PROBLEM TO WORK ON: Reproduce every line of the listing below, character for character, with nothing left out or changed.

Stored entries:
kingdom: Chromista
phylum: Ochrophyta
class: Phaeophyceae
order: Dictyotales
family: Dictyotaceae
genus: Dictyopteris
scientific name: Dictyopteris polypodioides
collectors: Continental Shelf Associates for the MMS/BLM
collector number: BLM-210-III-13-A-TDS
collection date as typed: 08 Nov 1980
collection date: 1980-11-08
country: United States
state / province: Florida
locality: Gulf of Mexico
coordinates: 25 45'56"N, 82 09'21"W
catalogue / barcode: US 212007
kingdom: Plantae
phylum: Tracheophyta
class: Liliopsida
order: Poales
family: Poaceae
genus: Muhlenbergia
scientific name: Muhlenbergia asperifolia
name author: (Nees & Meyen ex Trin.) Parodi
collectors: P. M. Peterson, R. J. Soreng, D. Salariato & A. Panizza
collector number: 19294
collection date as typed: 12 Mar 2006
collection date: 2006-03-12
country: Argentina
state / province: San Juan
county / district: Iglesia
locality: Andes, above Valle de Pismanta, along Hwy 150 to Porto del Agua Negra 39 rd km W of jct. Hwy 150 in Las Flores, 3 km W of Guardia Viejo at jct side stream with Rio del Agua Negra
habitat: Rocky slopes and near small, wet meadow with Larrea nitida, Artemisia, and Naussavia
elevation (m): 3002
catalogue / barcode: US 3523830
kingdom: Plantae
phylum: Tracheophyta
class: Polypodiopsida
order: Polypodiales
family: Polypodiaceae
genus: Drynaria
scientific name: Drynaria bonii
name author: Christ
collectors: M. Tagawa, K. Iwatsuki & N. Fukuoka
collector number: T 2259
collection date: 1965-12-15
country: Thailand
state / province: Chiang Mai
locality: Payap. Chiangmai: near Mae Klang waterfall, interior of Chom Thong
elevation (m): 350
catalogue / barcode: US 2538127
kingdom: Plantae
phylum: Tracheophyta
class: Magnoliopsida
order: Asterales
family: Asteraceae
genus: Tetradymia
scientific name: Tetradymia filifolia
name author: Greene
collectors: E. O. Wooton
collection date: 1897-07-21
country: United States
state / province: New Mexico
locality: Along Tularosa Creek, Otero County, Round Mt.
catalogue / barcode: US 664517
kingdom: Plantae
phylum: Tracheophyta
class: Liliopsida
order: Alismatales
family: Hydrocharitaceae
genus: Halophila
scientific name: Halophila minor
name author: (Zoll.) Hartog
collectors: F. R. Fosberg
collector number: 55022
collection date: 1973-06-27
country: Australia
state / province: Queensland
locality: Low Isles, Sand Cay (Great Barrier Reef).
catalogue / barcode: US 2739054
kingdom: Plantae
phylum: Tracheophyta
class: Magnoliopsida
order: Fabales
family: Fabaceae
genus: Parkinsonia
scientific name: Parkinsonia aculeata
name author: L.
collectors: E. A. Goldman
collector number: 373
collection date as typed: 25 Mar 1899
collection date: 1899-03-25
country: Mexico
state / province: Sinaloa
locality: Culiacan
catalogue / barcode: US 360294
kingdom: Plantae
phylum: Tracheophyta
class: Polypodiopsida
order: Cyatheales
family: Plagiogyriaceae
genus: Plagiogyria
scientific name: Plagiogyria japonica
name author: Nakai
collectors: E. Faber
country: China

COMPLETE OUTPUT:
kingdom: Chromista
phylum: Ochrophyta
class: Phaeophyceae
order: Dictyotales
family: Dictyotaceae
genus: Dictyopteris
scientific name: Dictyopteris polypodioides
collectors: Continental Shelf Associates for the MMS/BLM
collector number: BLM-210-III-13-A-TDS
collection date as typed: 08 Nov 1980
collection date: 1980-11-08
country: United States
state / province: Florida
locality: Gulf of Mexico
coordinates: 25 45'56"N, 82 09'21"W
catalogue / barcode: US 212007
kingdom: Plantae
phylum: Tracheophyta
class: Liliopsida
order: Poales
family: Poaceae
genus: Muhlenbergia
scientific name: Muhlenbergia asperifolia
name author: (Nees & Meyen ex Trin.) Parodi
collectors: P. M. Peterson, R. J. Soreng, D. Salariato & A. Panizza
collector number: 19294
collection date as typed: 12 Mar 2006
collection date: 2006-03-12
country: Argentina
state / province: San Juan
county / district: Iglesia
locality: Andes, above Valle de Pismanta, along Hwy 150 to Porto del Agua Negra 39 rd km W of jct. Hwy 150 in Las Flores, 3 km W of Guardia Viejo at jct side stream with Rio del Agua Negra
habitat: Rocky slopes and near small, wet meadow with Larrea nitida, Artemisia, and Naussavia
elevation (m): 3002
catalogue / barcode: US 3523830
kingdom: Plantae
phylum: Tracheophyta
class: Polypodiopsida
order: Polypodiales
family: Polypodiaceae
genus: Drynaria
scientific name: Drynaria bonii
name author: Christ
collectors: M. Tagawa, K. Iwatsuki & N. Fukuoka
collector number: T 2259
collection date: 1965-12-15
country: Thailand
state / province: Chiang Mai
locality: Payap. Chiangmai: near Mae Klang waterfall, interior of Chom Thong
elevation (m): 350
catalogue / barcode: US 2538127
kingdom: Plantae
phylum: Tracheophyta
class: Magnoliopsida
order: Asterales
family: Asteraceae
genus: Tetradymia
scientific name: Tetradymia filifolia
name author: Greene
collectors: E. O. Wooton
collection date: 1897-07-21
country: United States
state / province: New Mexico
locality: Along Tularosa Creek, Otero County, Round Mt.
catalogue / barcode: US 664517
kingdom: Plantae
phylum: Tracheophyta
class: Liliopsida
order: Alismatales
family: Hydrocharitaceae
genus: Halophila
scientific name: Halophila minor
name author: (Zoll.) Hartog
collectors: F. R. Fosberg
collector number: 55022
collection date: 1973-06-27
country: Australia
state / province: Queensland
locality: Low Isles, Sand Cay (Great Barrier Reef).
catalogue / barcode: US 2739054
kingdom: Plantae
phylum: Tracheophyta
class: Magnoliopsida
order: Fabales
family: Fabaceae
genus: Parkinsonia
scientific name: Parkinsonia aculeata
name author: L.
collectors: E. A. Goldman
collector number: 373
collection date as typed: 25 Mar 1899
collection date: 1899-03-25
country: Mexico
state / province: Sinaloa
locality: Culiacan
catalogue / barcode: US 360294
kingdom: Plantae
phylum: Tracheophyta
class: Polypodiopsida
order: Cyatheales
family: Plagiogyriaceae
genus: Plagiogyria
scientific name: Plagiogyria japonica
name author: Nakai
collectors: E. Faber
country: China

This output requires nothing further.